Wichtige Vertreter einer akzeptierende Drogenarbeit wie akzept – Bundesverband für eine akzeptierende Drogenarbeit und humane Drogenpolitik oder die Deutsche Gesellschaft für Suchtmedizin fehlen unter den Mitgliedern des Drogen- und Suchtrates.
Dass es auch anders geht, zeigt der Nationale AIDS-Beirat, hier sind Praktiker und Mediziner, Wissenschaftler und Aktivisten vereint. Deren Mitglieder werden sogar auf der Homepage des Gesundheitsministerium vorgestellt, während Frau Dyckmans über Monate dem Parlament nicht einmal die Namen der Mitglieder ihres Rates verraten wollte. Der Grundsatz, Betroffene, in diesem Fall Menschen mit HIV / AIDS überall zu beteiligen, wird im AIDS-Beirat ebenfalls ernst genommen – Frau Dyckmans ist diese Ansatz scheinbar egal.
Welche Maßnahmen im Bereich Schadensminderung (Harm Reduction) helfen würden das weiter reale Drogenelend in Deutschland zu mindern und die Zahl der Todesfälle im Zusammenhang mit illegalierten Drogen zu senken sind der Drogenbeauftragten bekannt. Sie selbst lobt Spritzentausch, Konsumräume und Co. in ihrem Schriften, nur leider setzt sie sich nicht aktiv dafür ein. In ihrem eigenen Bericht ist deutlich erkennbar wo die Probleme liegen: In den Ländern mit einer rückständigen Drogenpolitik wie Bayern steigt die Zahl der Drogentoten, in NRW und Berlin sinkt sie. Die Verfügbarkeit der von Dyckmans gepriesen Instrumenten korreliert hier direkt mit der Zahl der Todesfälle, aber die Drogenbeauftragte scheut sich, selbst diese einfache Tatsache zu nennen.
Ebenso wird die konstant bleibende Zahl der substitutierenden Ärzte neben der steigenden Zahl der Patienten genannt und von Treffen zu dem Problembereich „Drogen und Strafvollzug“ berichtet, mögliche politischen Konsequenzen nennt Frau Dyckmans nicht. Dabei ist gerade die Methadonbehandlung in Deutschland ist eine Erfolgsgeschichte. Zusammen mit den anderen Maßnahmen der Schadensminderung senkt sie die Zahl der Drogentote und Drogenschäden, führt zu weniger Beschaffungskriminalität und reduziert auch die Nachfrage auf dem Drogenschwarzmarkt. All das ist inzwischen anerkannter Stand der Wissenschaft, aber solange in einigen Teilen von Deutschland das Angebot unter der Nachfrage – gerade im ländlichen Raum oder im Strafvollzug – bleibt, werden die Drogenprobleme auf dem bekannten hohen Niveau stagnieren.

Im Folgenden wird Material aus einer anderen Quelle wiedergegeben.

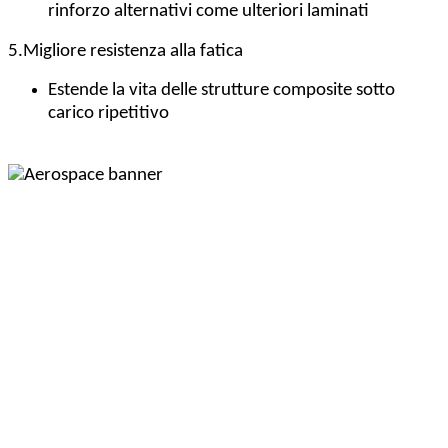
rinforzo alternativi come ulteriori laminati
5.
Migliore resistenza alla fatica
Estende la vita delle strutture composite sotto
carico ripetitivo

Bei Thema „Legal Highs“ versagt Dyckmans total, sie warnt zusammen mit dem BKA vor der „möglichen Strafbarkeit“ dieser Substanzen. Ansonsten setzt sie weiterhin auf Verbote, unbeachtet der Tatsache dass der höchst innovative und flexible Drogenmarkt sich davon völlig unbeeindruckt zeigt und schneller neue Substanzen auf den Markt bringt als sie verboten werden können.
Es war ein großer Erfolg für die Drogenpolitik in Deutschland war der Wechsel des Büros der Drogenbeauftragte aus dem Innenministerium in das Gesundheitsresort. Umso bedenklicher stimmen die Teile des Drogenberichtes, die sich auf illegalisierte Drogen beziehen und die so klingen, als seien sie direkt vom BKA geschrieben. Zum Beispiel werden aus „verstorbenen Drogenabhängige“ plötzlich „Rauschgifttote“. Das BKA tritt für eine völlig einseitige Drogenpolitik ein, für einen Export von Repression in die Erzeugerländer und eine Fixierung auf Repression für Deutschland. Wie Studien des Gesundheitsministerium selbst belegen, werden hierfür von der Politik enorme Mittel bereitgestellt, während die Bereiche Therapien und Hilfe an allen Ecken und Enden unterfinanziert sind. Die DHS wies in ihrem aktuellen Jahrbuch Sucht ebenfalls auf die Finanzierungsprobleme der Prävention und Beratung hin, die Folge sind Beschaffungskriminalität und noch mehr Drogenelend.